### AIM OF THE TASK
Identify every line in the data below that contains the word "Tiempo", and copy each of those lines in full.
=== SUPPLIED DATA ===
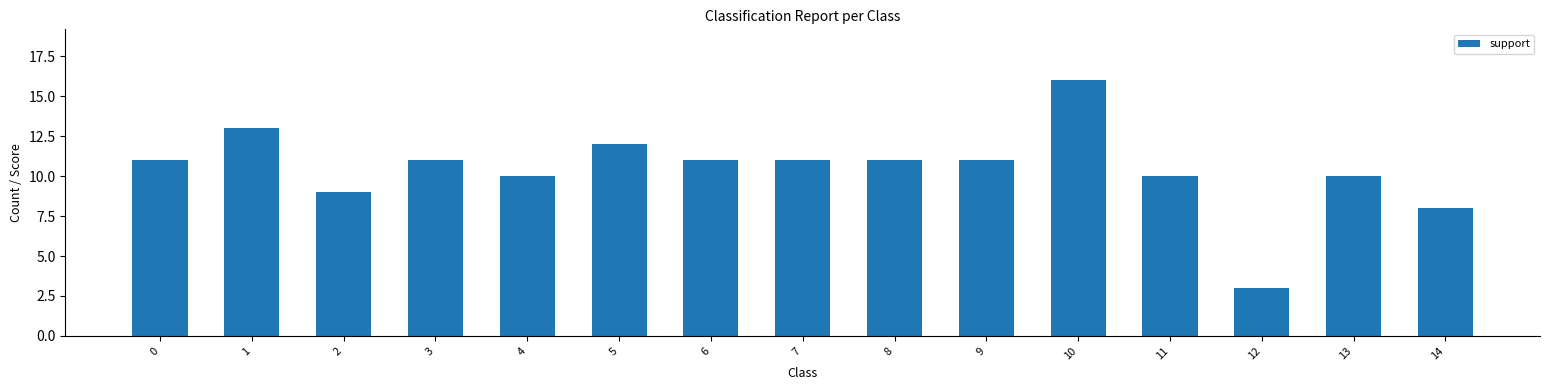

What is the sum of the values at 4 and 14?

18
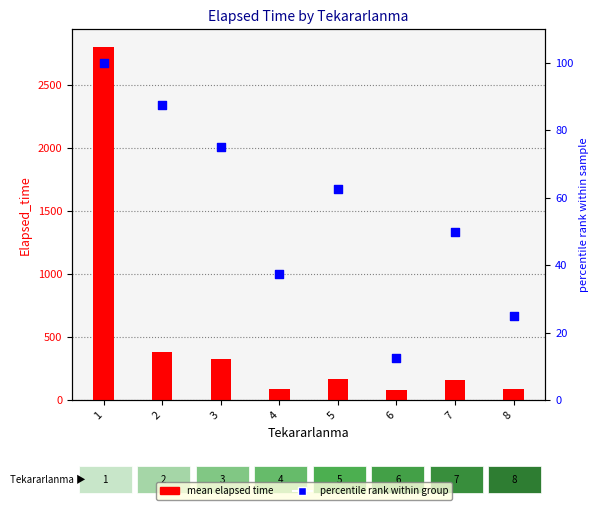

What is the total value across all series at 2?

471.8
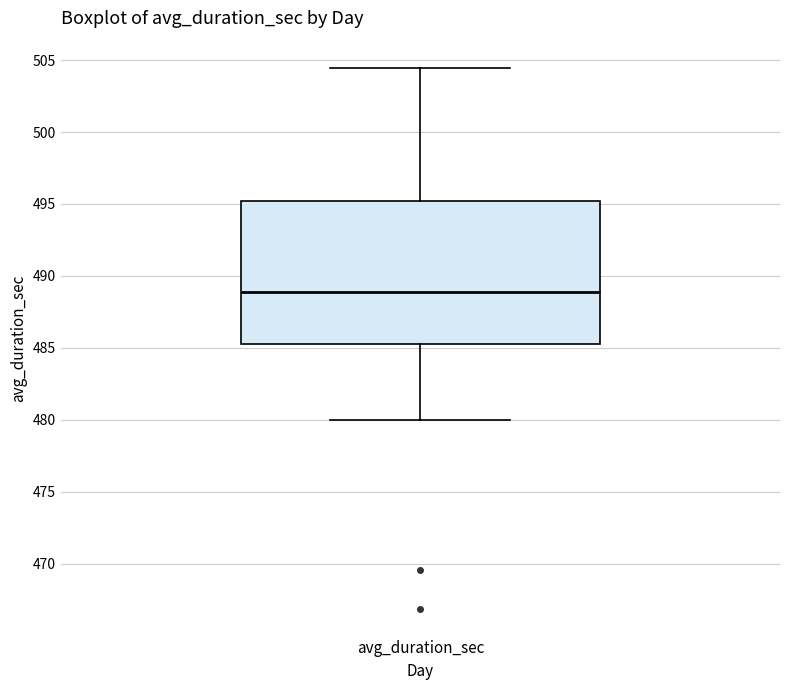

Where is the upper edge of the box for avg_duration_sec on the y-axis? The values are not printed on the chart, so give them approximately, as read against the axis.

495.0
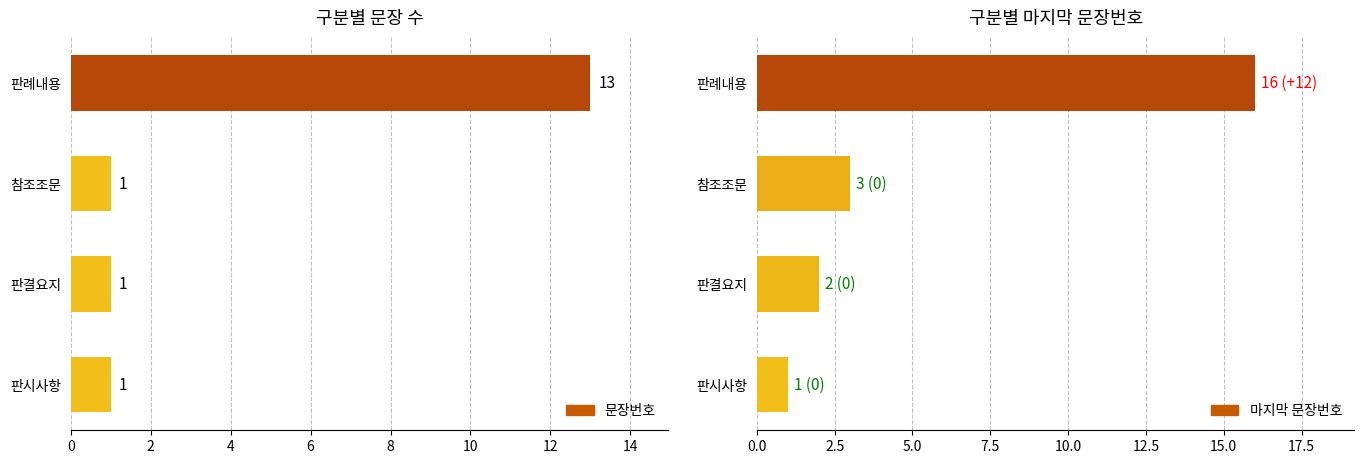

Reading left to right, what are all the values shown in this chart?

문장번호: 1	1	1	13
마지막 문장번호: 1	2	3	16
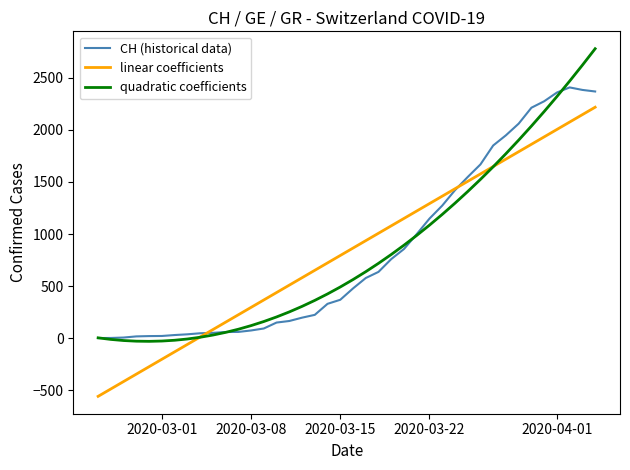

What are all the series names shown in the legend?

CH (historical data), linear coefficients, quadratic coefficients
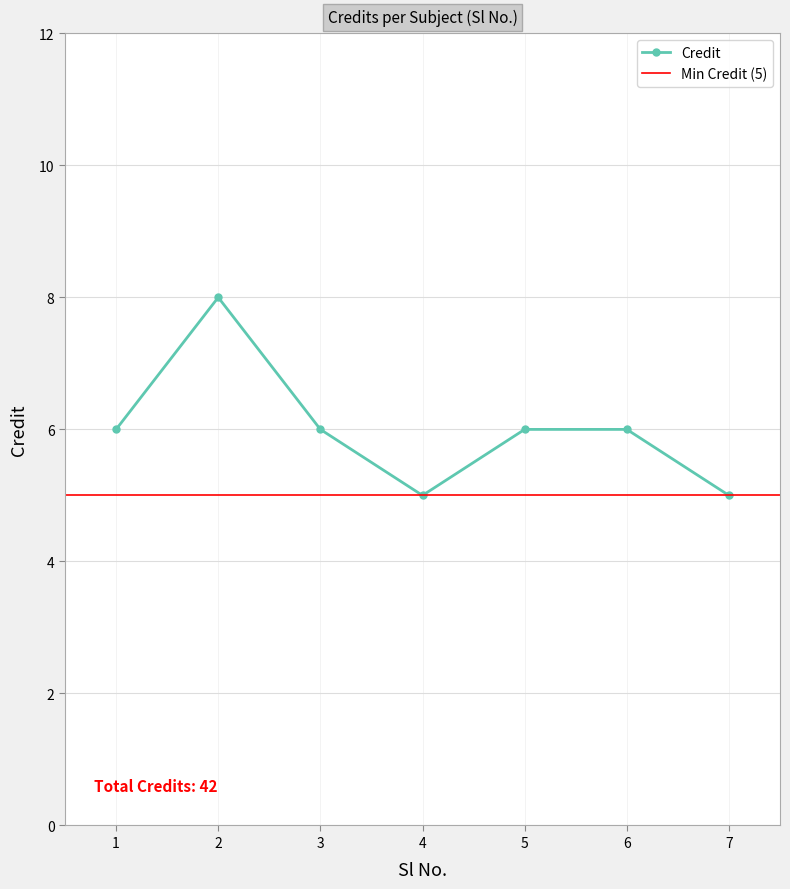

The value at 5 is 1. True or false?

False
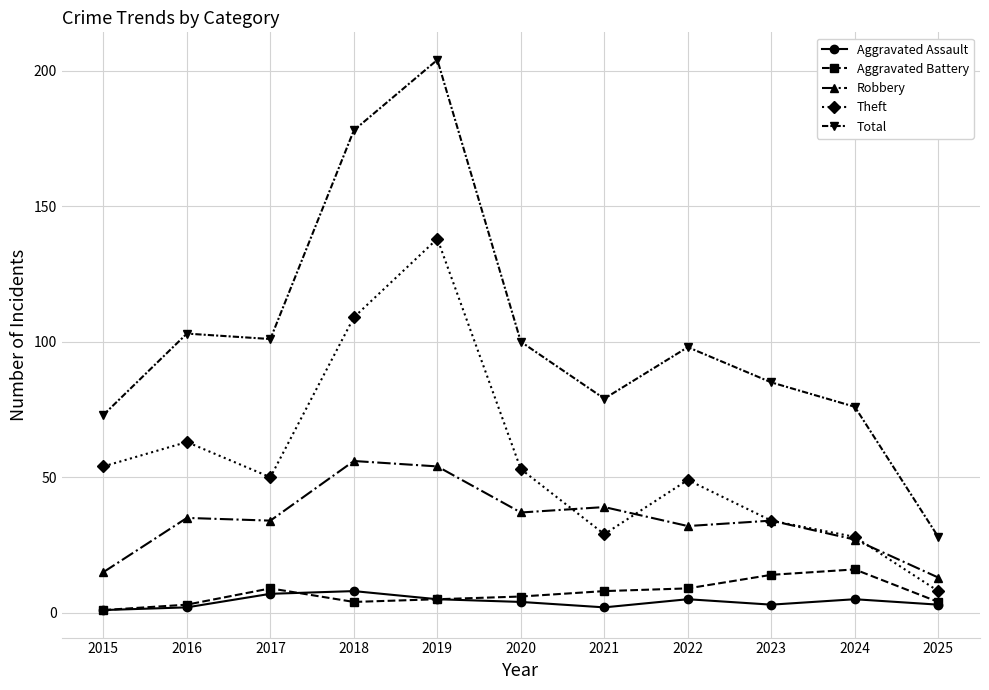

Rank the series at 2020 from highest to lowest value.

Total, Theft, Robbery, Aggravated Battery, Aggravated Assault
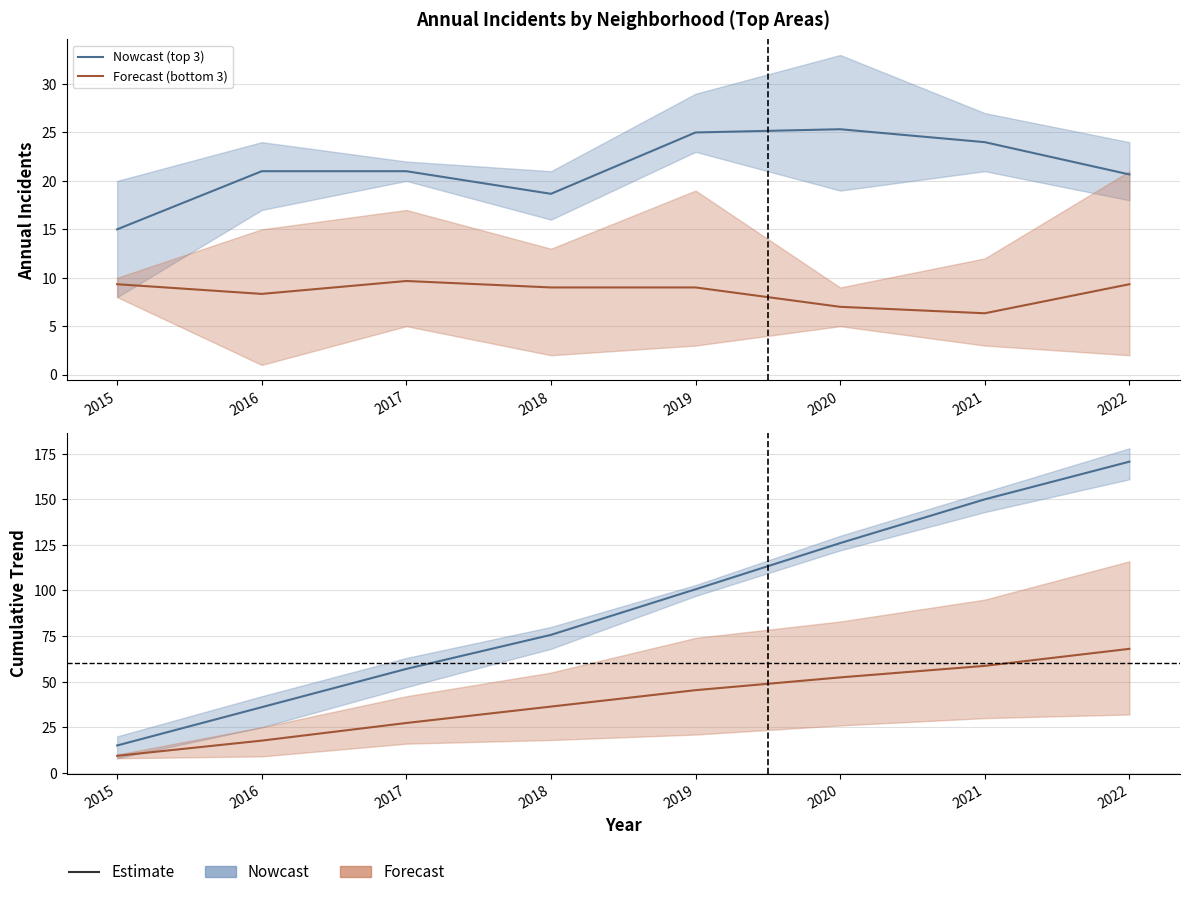

The value of Forecast cumulative at 2020 is 20.5. True or false?

False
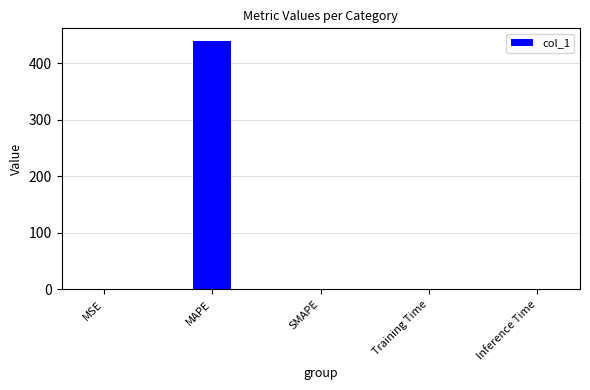

What is the sum of all values?

440.0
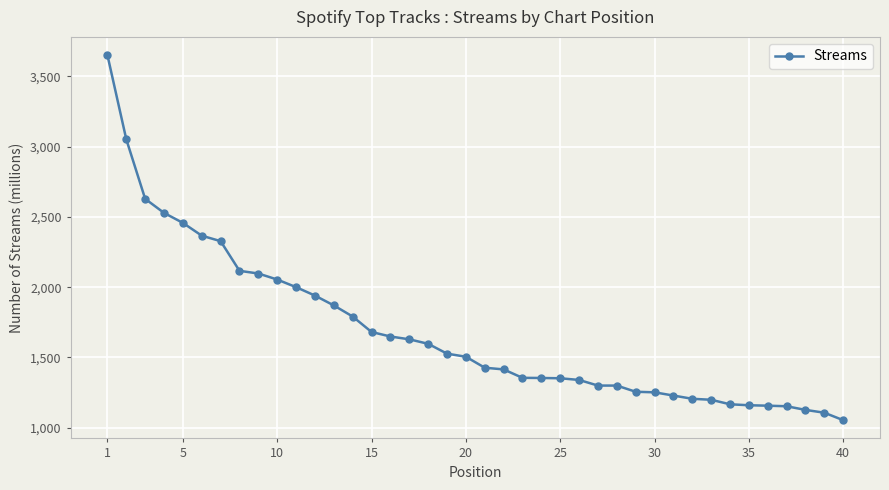

What is the smallest value displayed?

1054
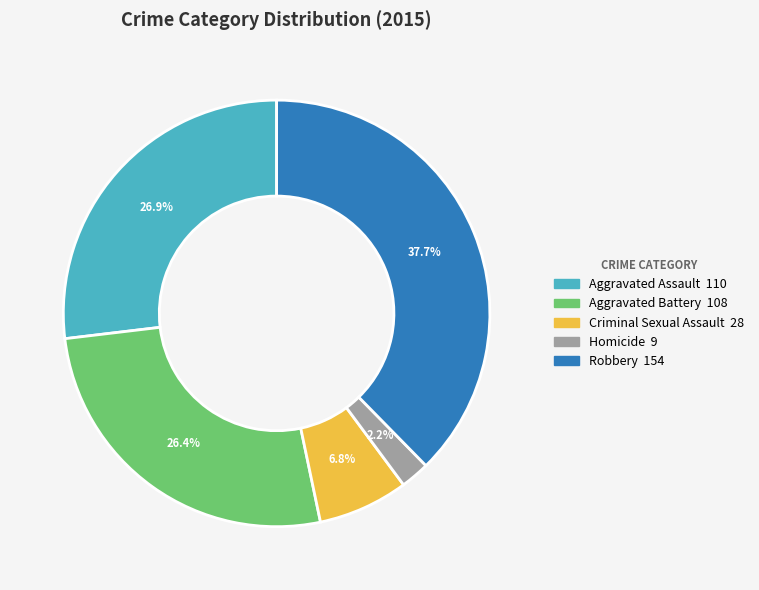

What is the smallest slice in the pie chart?

Homicide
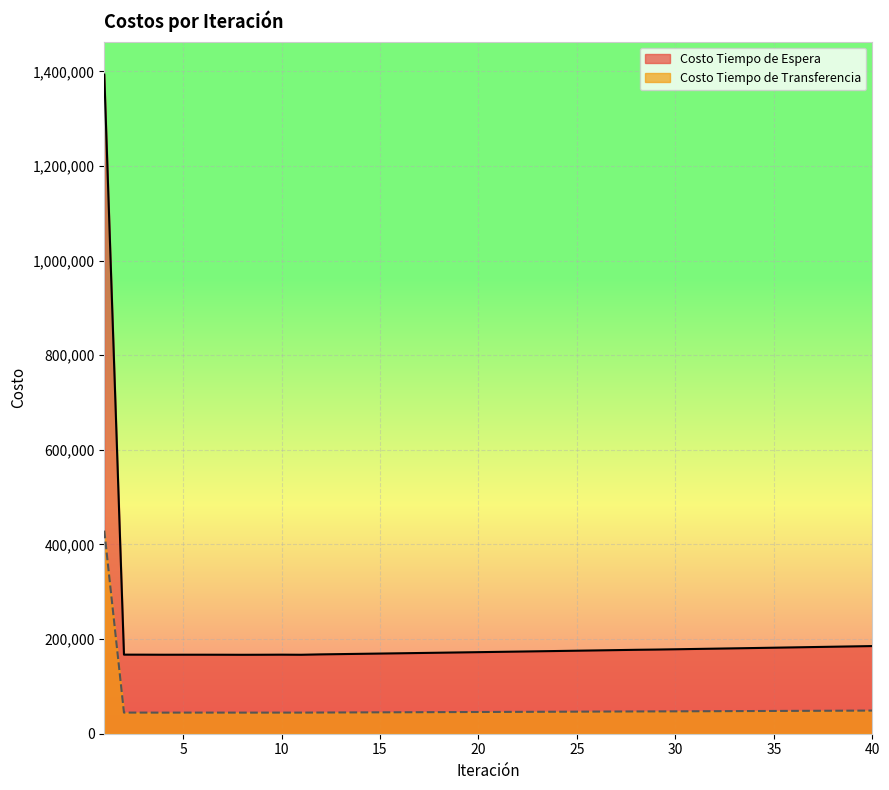

Reading left to right, transcribe all the data shown in this chart.

Costo Tiempo de Espera: 1=1393291.9	2=167150.9	3=167086.4	4=166950.9	5=166996.8	6=166996.3	7=166939.2	8=166828.1	9=166923.7	10=167096.8	11=166883.3	12=167716.7	13=168286.8	14=168861.1	15=169439.7	16=170022.7	17=170610.1	18=171202.1	19=171798.6	20=172398.0	21=173003.1	22=173613.2	23=174228.0	24=174844.1	25=175468.5	26=176097.3	27=176731.0	28=177370.2	29=177864.4	30=178494.0	31=179149.7	32=179800.2	33=180469.1	34=181134.0	35=181818.2	36=182496.3	37=183196.7	38=183887.5	39=184583.7	40=185283.1
Costo Tiempo de Transferencia: 1=429313.2	2=44671.2	3=44653.5	4=44556.8	5=44653.7	6=44630.3	7=44642.2	8=44595.5	9=44588.6	10=44647.8	11=44629.5	12=44805.8	13=44941.4	14=45077.9	15=45215.4	16=45353.9	17=45493.5	18=45634.2	19=45776.3	20=45921.6	21=46064.5	22=46209.2	23=46355.8	24=46498.3	25=46645.9	26=46796.2	27=46944.6	28=47095.8	29=47189.2	30=47338.4	31=47492.1	32=47645.8	33=47802.1	34=47958.7	35=48117.8	36=48277.2	37=48438.6	38=48596.9	39=48760.7	40=48921.7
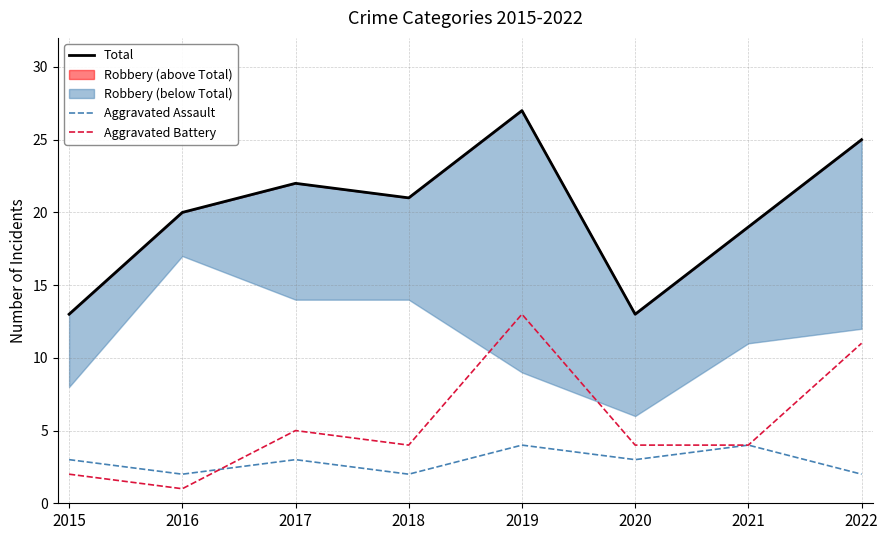

Reading left to right, list all the values displayed in this chart.

Total: 2015=13	2016=20	2017=22	2018=21	2019=27	2020=13	2021=19	2022=25
Aggravated Assault: 2015=3	2016=2	2017=3	2018=2	2019=4	2020=3	2021=4	2022=2
Aggravated Battery: 2015=2	2016=1	2017=5	2018=4	2019=13	2020=4	2021=4	2022=11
===
### WRITTEN RESPONSE
Costo Tiempo de Espera: 1=1393291.9	2=167150.9	3=167086.4	4=166950.9	5=166996.8	6=166996.3	7=166939.2	8=166828.1	9=166923.7	10=167096.8	11=166883.3	12=167716.7	13=168286.8	14=168861.1	15=169439.7	16=170022.7	17=170610.1	18=171202.1	19=171798.6	20=172398.0	21=173003.1	22=173613.2	23=174228.0	24=174844.1	25=175468.5	26=176097.3	27=176731.0	28=177370.2	29=177864.4	30=178494.0	31=179149.7	32=179800.2	33=180469.1	34=181134.0	35=181818.2	36=182496.3	37=183196.7	38=183887.5	39=184583.7	40=185283.1
Costo Tiempo de Transferencia: 1=429313.2	2=44671.2	3=44653.5	4=44556.8	5=44653.7	6=44630.3	7=44642.2	8=44595.5	9=44588.6	10=44647.8	11=44629.5	12=44805.8	13=44941.4	14=45077.9	15=45215.4	16=45353.9	17=45493.5	18=45634.2	19=45776.3	20=45921.6	21=46064.5	22=46209.2	23=46355.8	24=46498.3	25=46645.9	26=46796.2	27=46944.6	28=47095.8	29=47189.2	30=47338.4	31=47492.1	32=47645.8	33=47802.1	34=47958.7	35=48117.8	36=48277.2	37=48438.6	38=48596.9	39=48760.7	40=48921.7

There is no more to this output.